Latest figures from HM Revenue and Customs show those earning £160,000-a-year – putting them in the top one per cent – will pay 29.8 per cent of all income tax.

It has risen sharply in the last decade. In 2003 the same group accounted for just 20 per cent of the total income tax raised.

So while the tax burden has fallen for low earners the burden has increased by almost 50% for top earners.

When someone buys a large house (so called mansion) the Stamp duty is sky high compared to the average house. A £200k house is taxed at 1% a'mansion' valued over £2m is taxed at 7%

It seems that the people who have made it are always attacked for achieving. yes I know there are a few that don't deserve what they take but on the whole most high earners work their whatsits off for what they get.

C.

Al said...

I'm not suggesting throwing anyone out of their houses, but merely tweaking the incentives to make downsizing more attractive. Also, all mansion tax proposals currently on the table suggest that for the cash-poor, asset-rich elderly the mansion tax could be rolled up into inheritance tax -- so no one would be forced to leave (although they might choose to downsize in order to preserve their children's inheritance).

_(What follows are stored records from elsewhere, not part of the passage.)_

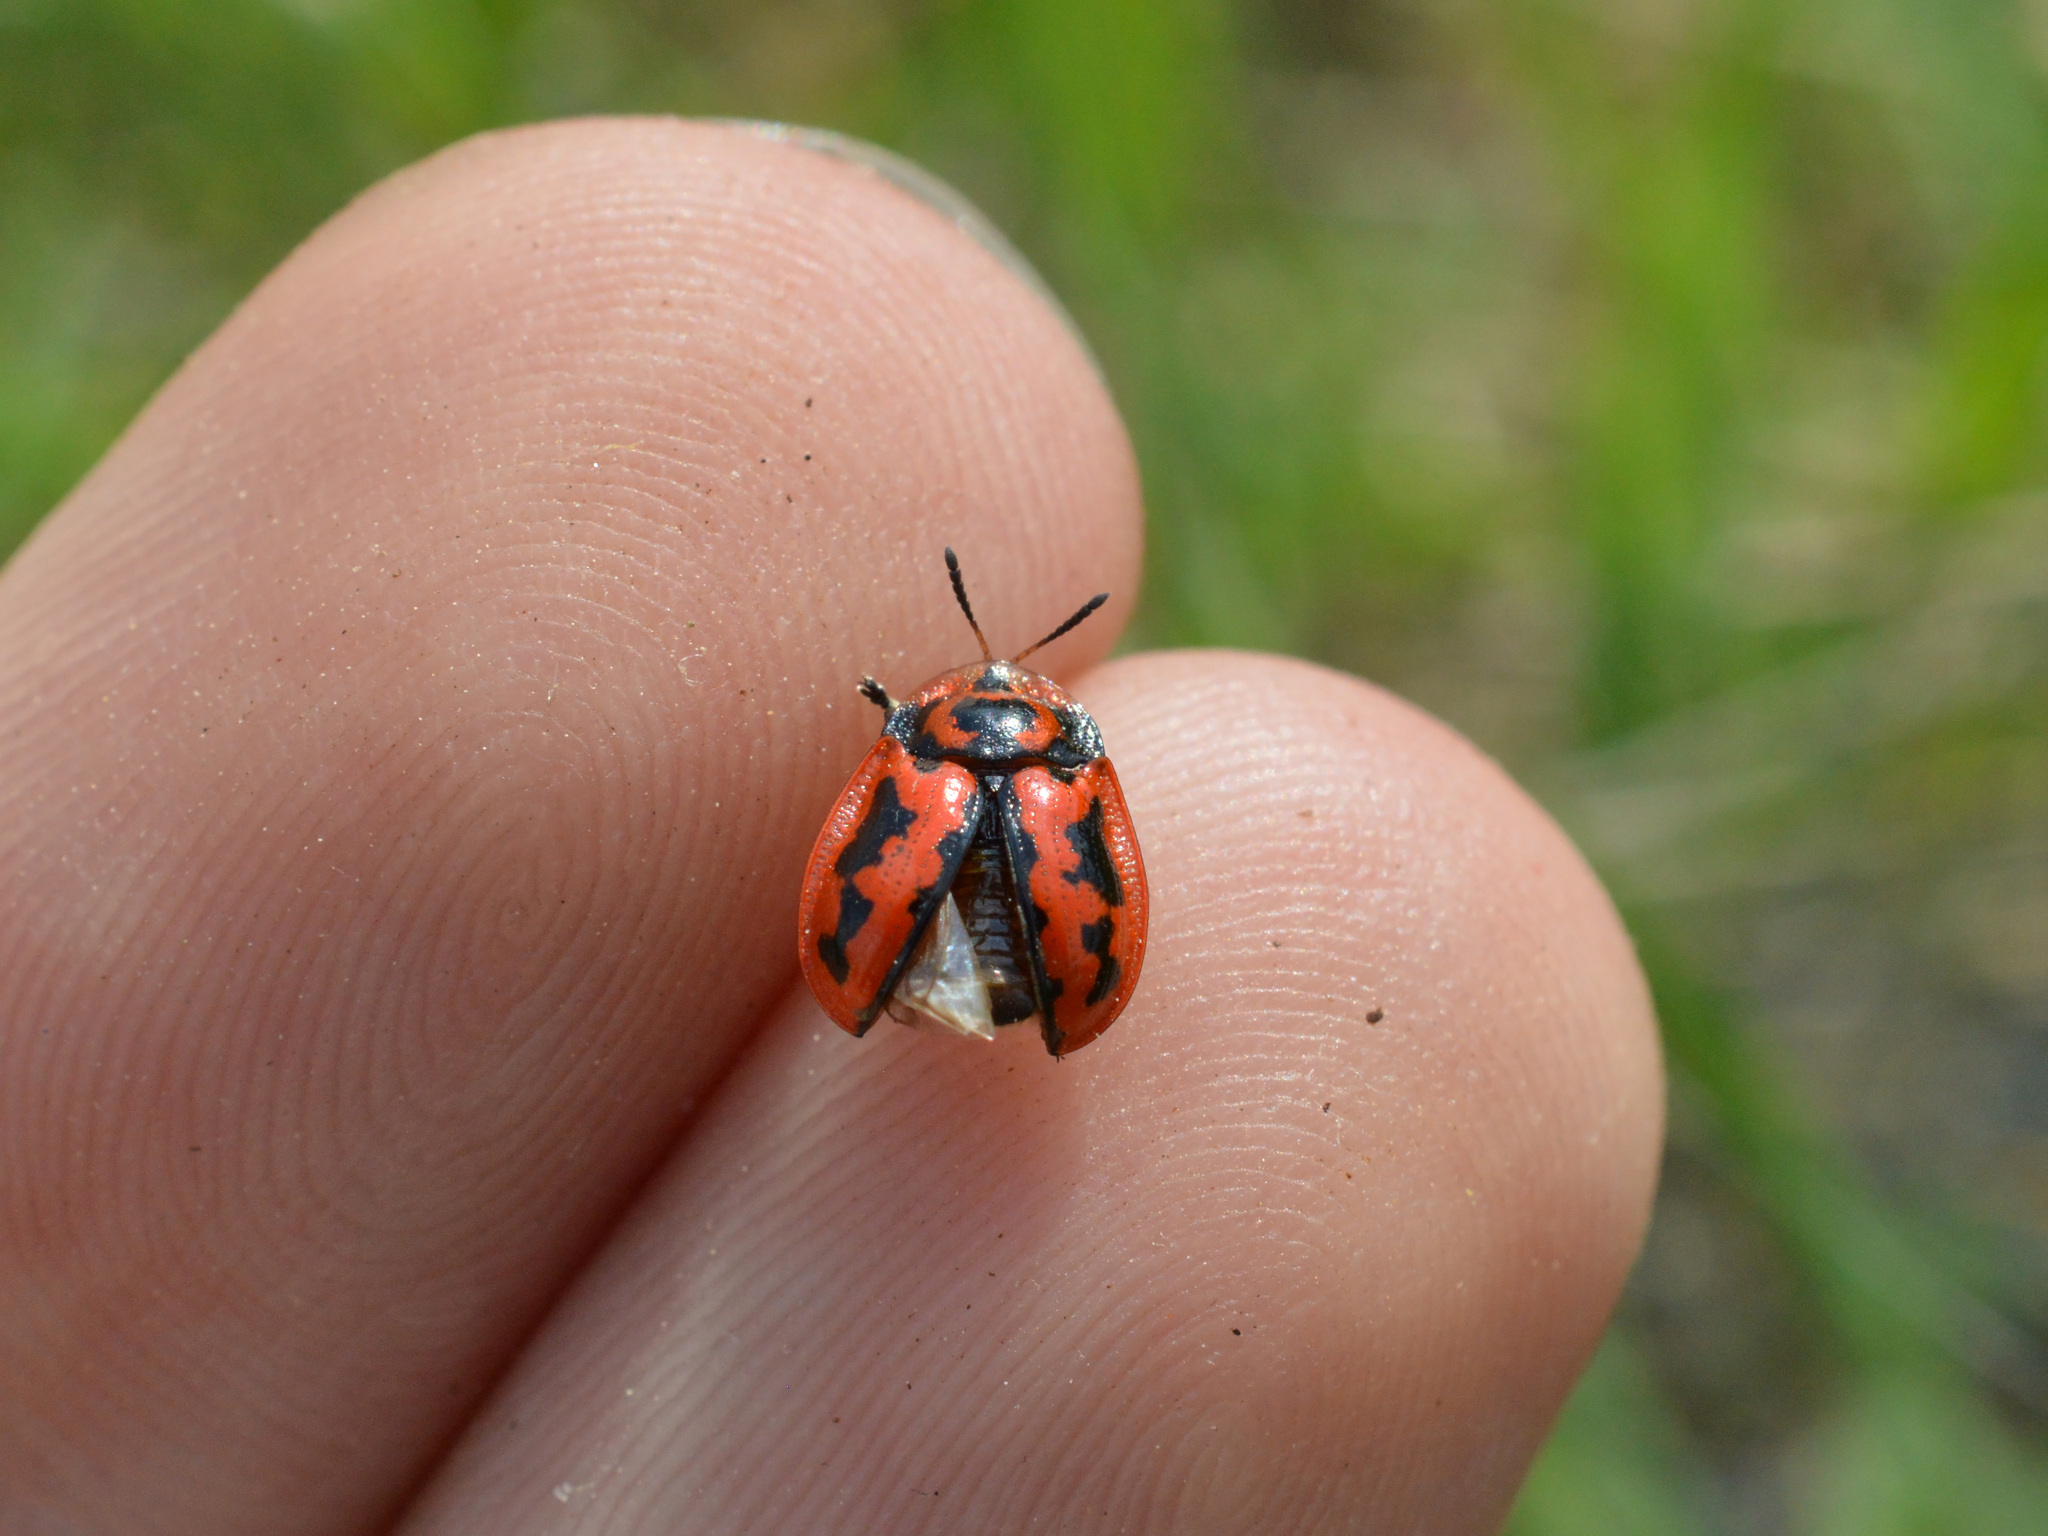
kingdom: Animalia
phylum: Arthropoda
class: Insecta
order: Coleoptera
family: Chrysomelidae
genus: Pilemostoma
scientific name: Pilemostoma fastuosa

On the point that the rich pay more income tax than the poor, that is obviously true but it's also completely missing the point. It is the percentage of their income that they pay in tax (measured across all taxes, not just income tax) which is the important. The poor do of course pay a lower percentage of their income in direct taxes (such as income tax) but everyone forgets that they pay a much much higher percentage of their incomes in indirect taxes (such as VAT), which means that in total they pay a higher percentage of their income in tax than the rich. Have a read of this link if you don't believe me -- it starts off with some shocking statistics from none other than the ONS: http://www.taxresearch.org.uk/Blog/2013/07/11/the-inequality-of-the-uk-tax-system/

I'm guessing the reason why the top earners are paying paying a higher proportion of the total income tax take is simply because very high salaries have been even more grossly inflated over the past 10 years, not because they are paying a much higher % of income tax.

And this isn't about "knocking success"; that's just the classic cheap jibe made at anyone who doesn't close their eyes to the fact that the tax system is manifestly unfair.